Au temps de la Russie communiste, la famille est un symbole d'état. Le père, la mère et les enfants représentent la pérennité du système, l'accomplissement divin. Le motif de la famille est par-ailleurs utilisé par les chefs de l'État pour encadrer la population, la maintenir dans une servitude totale, une dévotion constante. Le chef de l'État se fait ainsi appelé le "Père de la Nation", il est bienfaiteur, bienfaisant, celui qui garanti la sécurité de la population et qui se dévoue corps et âme au pays qu'il dirige, comme le père se dévouerait corps et âme pour sa famille. C'est justement de dévotion dont il est question dans Faute D'amour. Où plutôt Andreï Zviaguintsev interroge les limites de cette dévotion face à l'égoïsme qui ronge Zhenya et son mari Boris. La figure du père suit une trajectoire opposée de la représentation du père communiste. Il n'est pas celui qui se bat pour sauver sa famille, pour retenir sa femme ou pour retrouver son fils, mais une ombre qui traverse les lieux, spectateur désabusé d'une situation qui le dépasse totalement. À peine semble-t-il avoir accès à la parole, sauf s'il s'agit de faire émerger des préoccupations égoïstes, à mille lieue de la crise familiale qu'il traverse. Le personnage de la mère suit une trajectoire analogue, elle n'incarne pas les valeurs de l'amour, de la protection, de la dévotion, mais des valeurs contraires. Profondément narcissique, soucieuse de son bien-être et de son image sur les réseaux soucieux, sa vie n'est que mis-en-scène, jusqu'au choix de son amant qui est l'homme parfait pour s'intégrer socialement dans les classes supérieures de la société. La majorité de son discours se construit par des exclamations haineuses, des accusations qu'elles projettent en miroir à défaut de se reconnaître comme coupable de la situation qu'elle traverse. C'est lorsqu'elle avoue à son amant avoir toujours souffert d'un manque d'amour, notamment parce que maltraité par sa mère, que Zviaguintsev dévoile le questionnement central du film.

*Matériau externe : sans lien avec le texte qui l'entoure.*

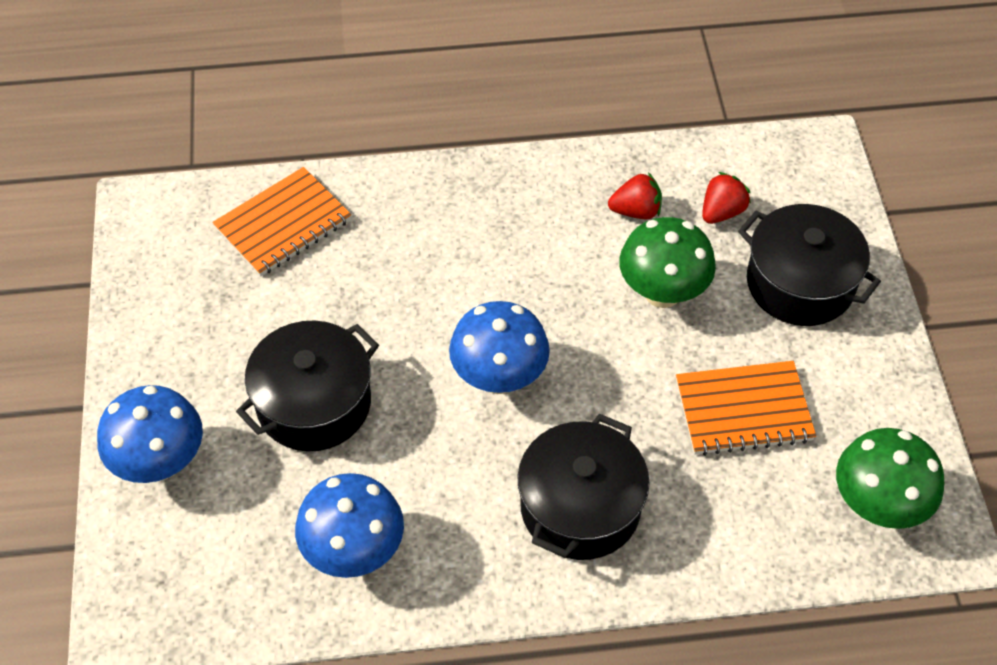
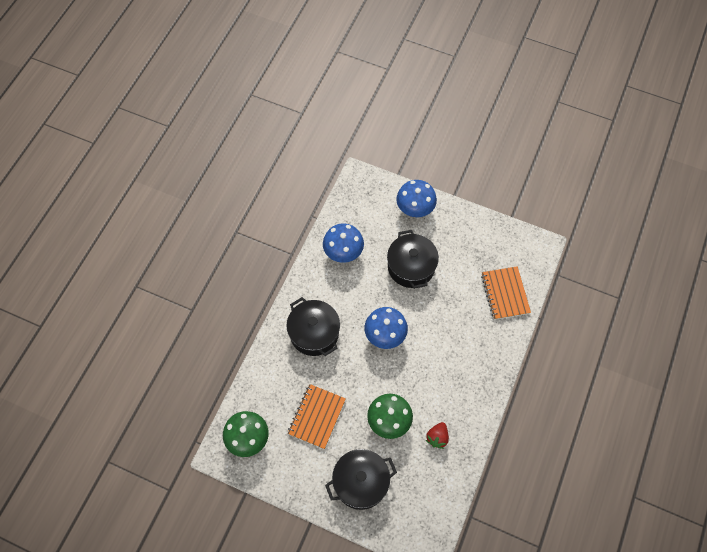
camera: 120 degrees right, 10 degrees up
(721, 212) = (416, 475): red strawberry -> none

Le film interroge l'échec de transmission des valeurs d'une société à une autre. Car si la grand-mère d'Alyosha accuse sa fille de n'espérait d'elle que son héritage, on se demande bien à quel héritage elle fait référence. Accablée par la misère dans une bâtisse croulante à la campagne, l'héritage financier ou matériel ne semble pas être de mise. Andreï Zviaguintsev montre une société post-communiste égarée, dans laquelle la famille est un endroit de préoccupation constante, de malheur inévitable. L'amour n'existe pas, seul la souffrance et le mensonge par adultère, les jeux de faux-semblants cèdent le pas à l'authenticité relationnel. La disparition d'Alyosha est d'ailleurs anecdotique, elle intervient à la moitié du film, comme un élément ponctuant la dissolution du couple de Zhenya et Boris. Alyocha est absent, il n'existe que par son absence, parce qu'il est un élément problématique dans la séparation du couple. La fin du film adopte ce parti-pris, la séparation du couple n'advient que parce qu'il n'y a plus d'enfant, preuve qu'il n'était qu'une source de problème, un obstacle.
Dans Faute D'Amour, il n'y a pas de transmission, pas d'héritage ni guère d'amour. Le modèle traditionnel de la famille explose. Le foyer familiale n'est qu'un sombre appartement sans lumière que tous les personnages traversent ponctuellement, sans jamais y faire famille. On découvrir pendant les recherches de l'enfant disparu qu'il se réfugiait avec ses amis après l'école à "la base", un ancien bâtiment abandonné dans la forêt. Les décombres de "la base" font écho aux ruines du foyer familiale et le père balloté se retrouvé dépassé par la froideur du lieu.